According to current guidelines, repeat liver transplantation is not routinely considered because of poorer recipient survival and the shortage of donor organs, but research led by Sir Charles Gairdner Hospital in Perth and the University of Western Australia has found that “survival for children following retransplantation is excellent.”
The authors, led by Dr. Angus Jeffrey from Sir Charles Gairdner, analyzed data from the Australia and New Zealand Liver Transplant Registry for all liver retransplantations in children (under 18 years of age) in the two countries, between 1986 and 2017, in all four pediatric and six adult liver transplantation centers.

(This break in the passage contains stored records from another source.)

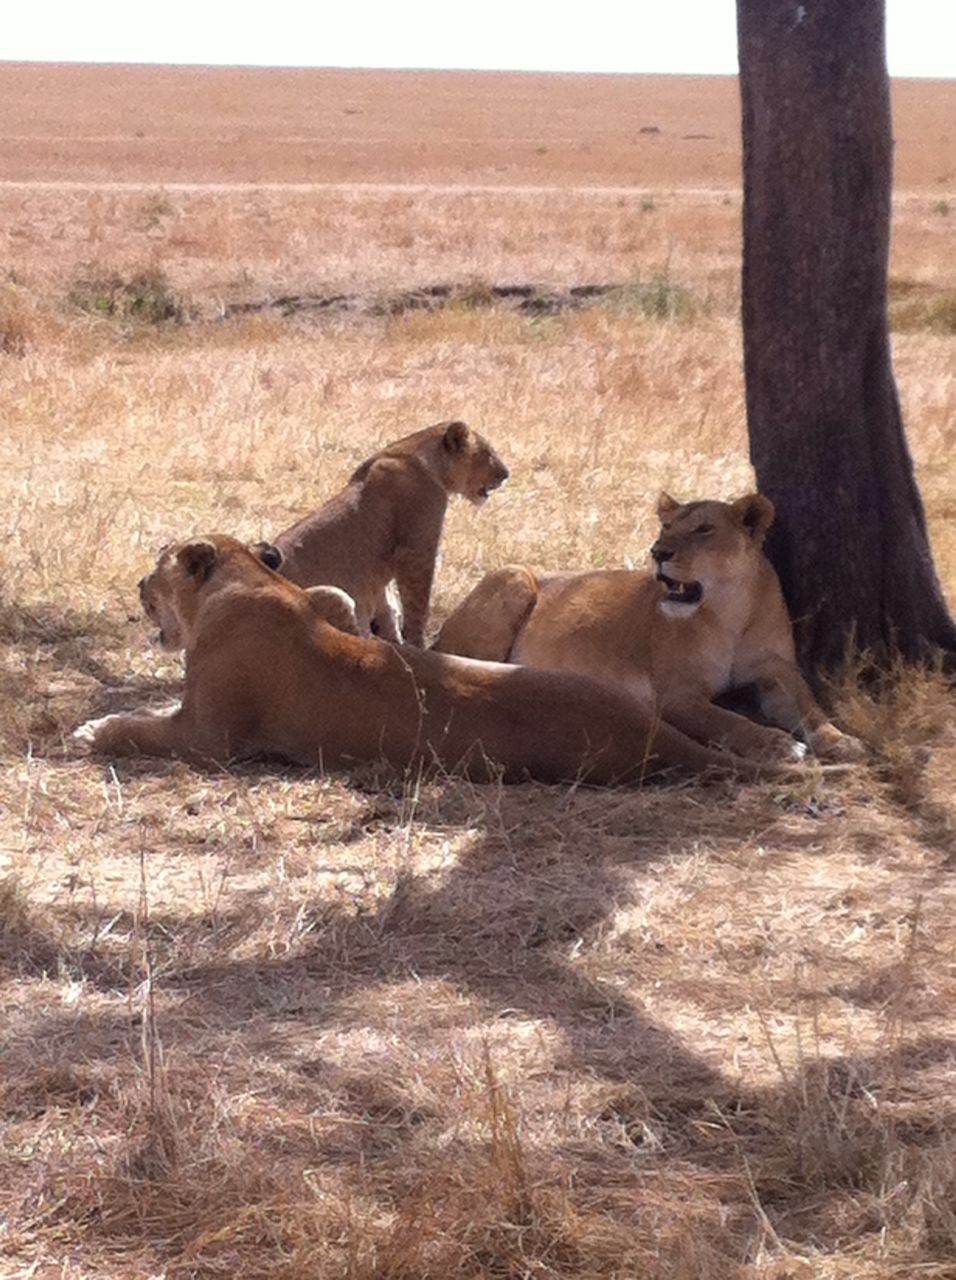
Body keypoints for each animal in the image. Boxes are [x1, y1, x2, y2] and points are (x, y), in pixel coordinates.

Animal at [72, 534, 805, 784]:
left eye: (156, 565)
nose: (136, 586)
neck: (248, 582)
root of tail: (650, 737)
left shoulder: (209, 738)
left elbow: (139, 729)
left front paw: (91, 730)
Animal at [273, 420, 509, 647]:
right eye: (489, 453)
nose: (507, 474)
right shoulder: (416, 550)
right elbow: (417, 602)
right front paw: (416, 644)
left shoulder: (382, 576)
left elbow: (387, 603)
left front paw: (396, 640)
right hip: (333, 597)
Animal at [432, 492, 865, 764]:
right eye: (665, 527)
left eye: (704, 530)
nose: (657, 553)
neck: (729, 612)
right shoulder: (676, 695)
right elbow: (729, 721)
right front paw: (776, 745)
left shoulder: (776, 672)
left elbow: (810, 707)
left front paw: (843, 741)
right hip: (515, 575)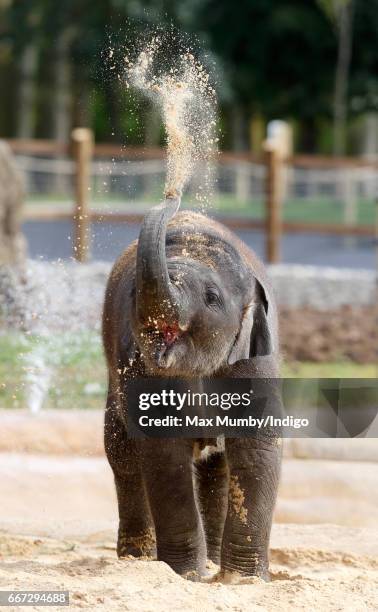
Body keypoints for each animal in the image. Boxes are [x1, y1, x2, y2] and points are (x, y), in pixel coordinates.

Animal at [102, 195, 280, 580]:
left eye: (211, 297)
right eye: (134, 293)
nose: (171, 196)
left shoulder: (254, 363)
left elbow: (257, 447)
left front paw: (242, 581)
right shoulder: (142, 370)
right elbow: (165, 455)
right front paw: (184, 576)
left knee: (217, 468)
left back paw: (212, 562)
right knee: (122, 456)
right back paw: (136, 560)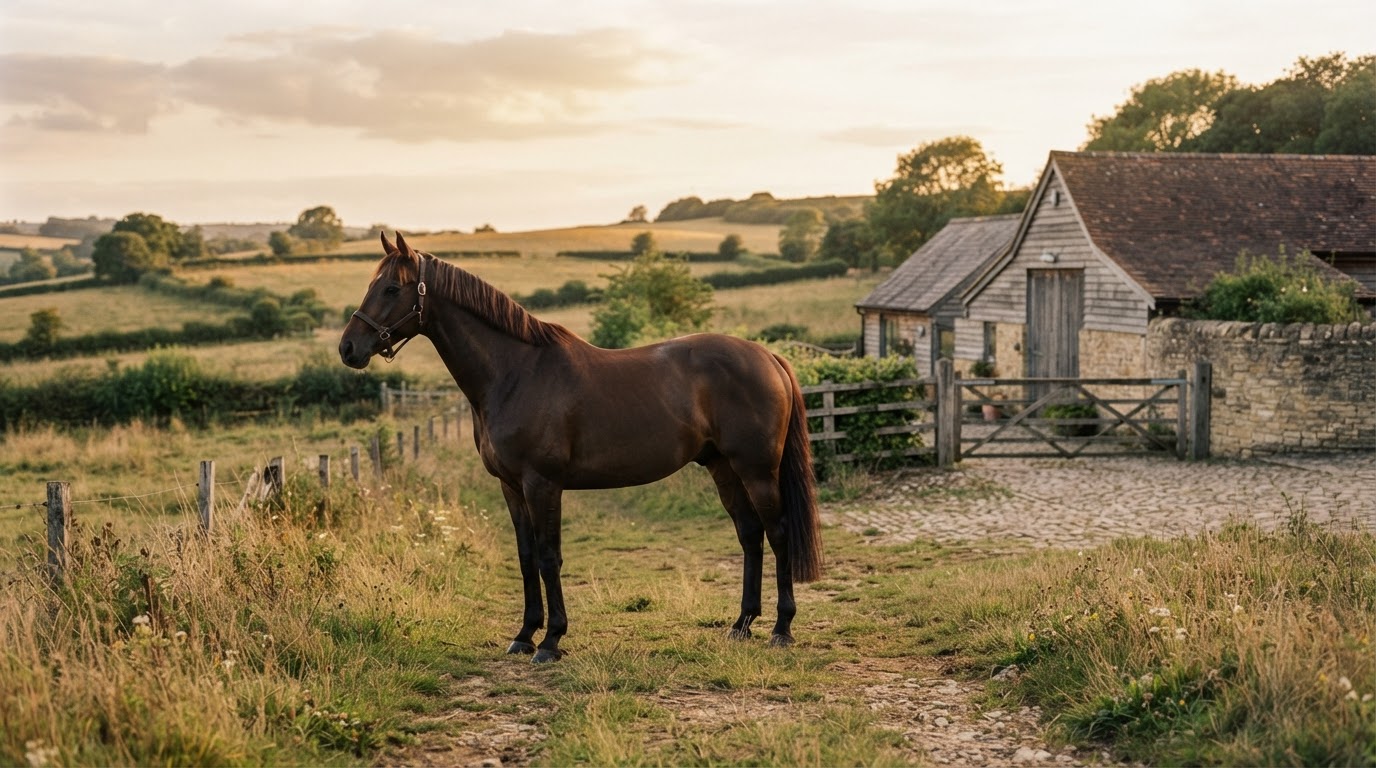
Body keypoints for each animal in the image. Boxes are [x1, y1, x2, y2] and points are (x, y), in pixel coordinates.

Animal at [339, 232, 822, 663]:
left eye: (391, 288)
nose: (348, 348)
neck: (515, 372)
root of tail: (768, 356)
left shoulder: (542, 484)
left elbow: (549, 557)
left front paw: (551, 640)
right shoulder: (511, 487)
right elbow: (526, 557)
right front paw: (524, 636)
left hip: (757, 470)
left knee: (778, 533)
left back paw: (781, 629)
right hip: (723, 467)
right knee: (750, 535)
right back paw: (741, 625)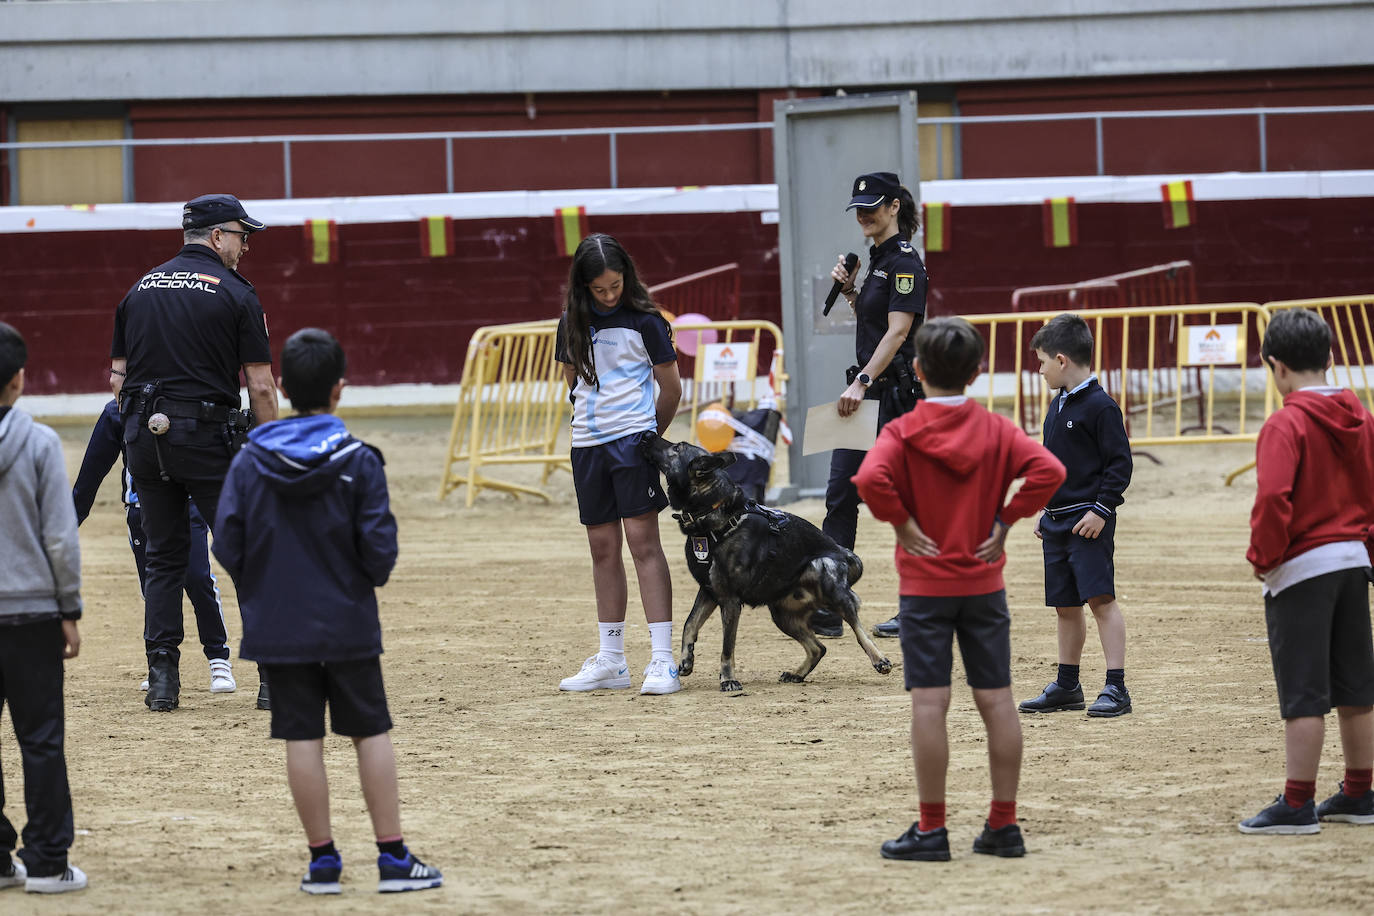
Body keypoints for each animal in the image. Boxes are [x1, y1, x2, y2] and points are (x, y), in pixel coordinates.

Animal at [640, 433, 890, 692]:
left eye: (677, 448)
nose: (647, 435)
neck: (716, 515)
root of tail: (843, 552)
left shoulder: (729, 600)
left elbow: (727, 646)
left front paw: (728, 679)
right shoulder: (709, 592)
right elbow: (689, 624)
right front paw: (686, 659)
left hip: (825, 580)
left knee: (857, 628)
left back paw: (879, 659)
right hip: (782, 615)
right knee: (818, 648)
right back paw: (797, 674)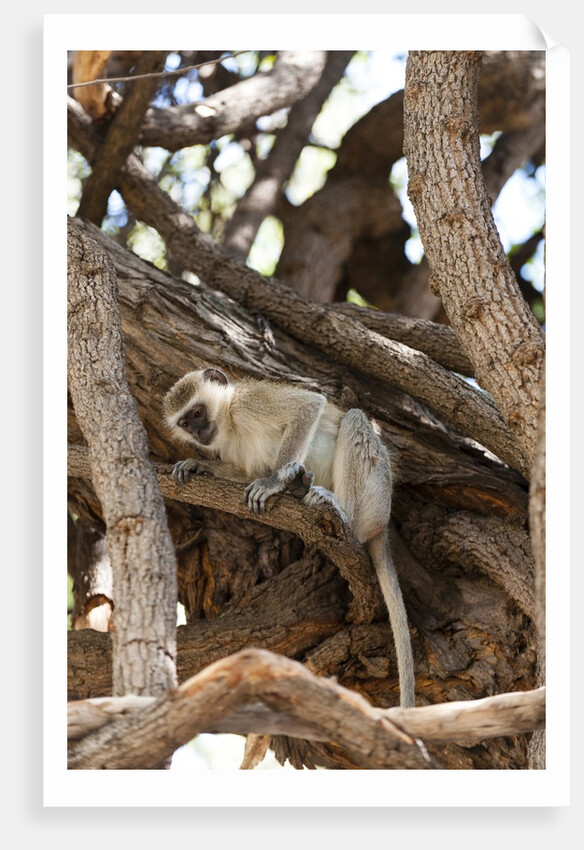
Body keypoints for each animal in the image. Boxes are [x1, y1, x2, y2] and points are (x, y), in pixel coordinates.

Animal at [163, 367, 415, 707]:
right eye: (185, 423)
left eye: (198, 412)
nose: (199, 433)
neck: (230, 424)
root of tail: (383, 523)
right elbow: (247, 473)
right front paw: (200, 465)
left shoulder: (250, 403)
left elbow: (307, 407)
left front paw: (273, 481)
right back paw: (299, 488)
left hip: (376, 495)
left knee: (355, 420)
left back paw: (339, 509)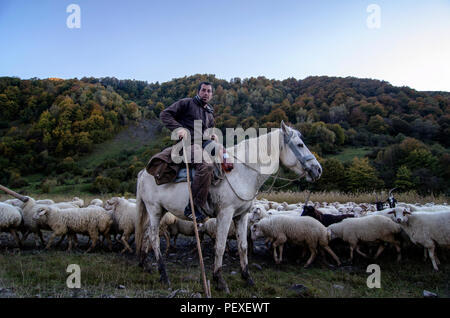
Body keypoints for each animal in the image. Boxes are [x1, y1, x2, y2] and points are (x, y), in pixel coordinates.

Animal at [135, 121, 322, 294]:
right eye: (300, 144)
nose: (318, 170)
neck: (242, 172)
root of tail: (144, 172)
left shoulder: (242, 215)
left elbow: (243, 246)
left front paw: (248, 278)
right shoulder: (225, 214)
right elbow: (220, 246)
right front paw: (219, 280)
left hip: (159, 211)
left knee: (146, 234)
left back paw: (145, 264)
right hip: (154, 209)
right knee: (154, 238)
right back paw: (163, 274)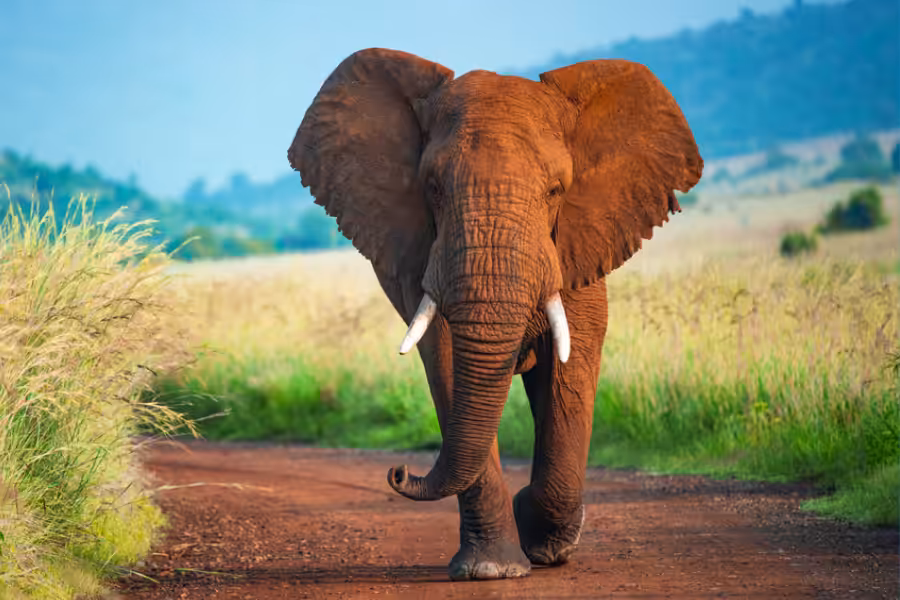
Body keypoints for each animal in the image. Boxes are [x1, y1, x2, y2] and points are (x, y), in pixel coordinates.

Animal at [287, 47, 702, 581]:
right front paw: (491, 570)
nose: (398, 471)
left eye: (556, 190)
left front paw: (543, 543)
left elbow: (570, 366)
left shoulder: (577, 243)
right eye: (432, 187)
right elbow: (446, 359)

During the study period 142 liver retransplantations were undertaken in children (59 during 1986–2000, 83 during 2001–2017). Survival analysis indicated that survival was significantly greater during 2001–2017 than 1986–2000. During 2001–2017, graft survival one year after retransplantation was 84%, at five years 75%, at 10 years 70%, and at 15 years 54%; patient survival was 89% at one year, 87% at five years, 87% at 10 years, and 71% at 15 years. Median time between transplantations was 0.2 years during 1986–2000, 1.8 years during 2001–2017. The proportion of graft failures that involved split grafts was larger during 2001–2017 (35 of 83, 42%) than 1986–2000 (10 of 59, 17%). Graft type, cause of graft failure, and number of transplants did not influence survival following retransplantation.
“We found that 15-year patient and graft survival for children following liver retransplantation during 2001–2017 were excellent,” Jeffrey and colleagues wrote.
“Further, outcomes for patients in Australia and New Zealand receiving split liver grafts are similar to those for children receiving other graft types. Finally, graft and patient survival for the few children requiring multiple retransplantations were similar to those undergoing retransplantation only once. Our findings challenge views of the relative priority of children requiring first or subsequent liver transplants,” they concluded.
“The routine use of split liver grafts in Australia and New Zealand has increased the supply of donor grafts for candidate recipients and reduced waiting list mortality. Accordingly, split liver grafts should be used for both first and subsequent transplantations in children, and organ allocation should be based solely on need, not on the number of grafts the child has previously received.”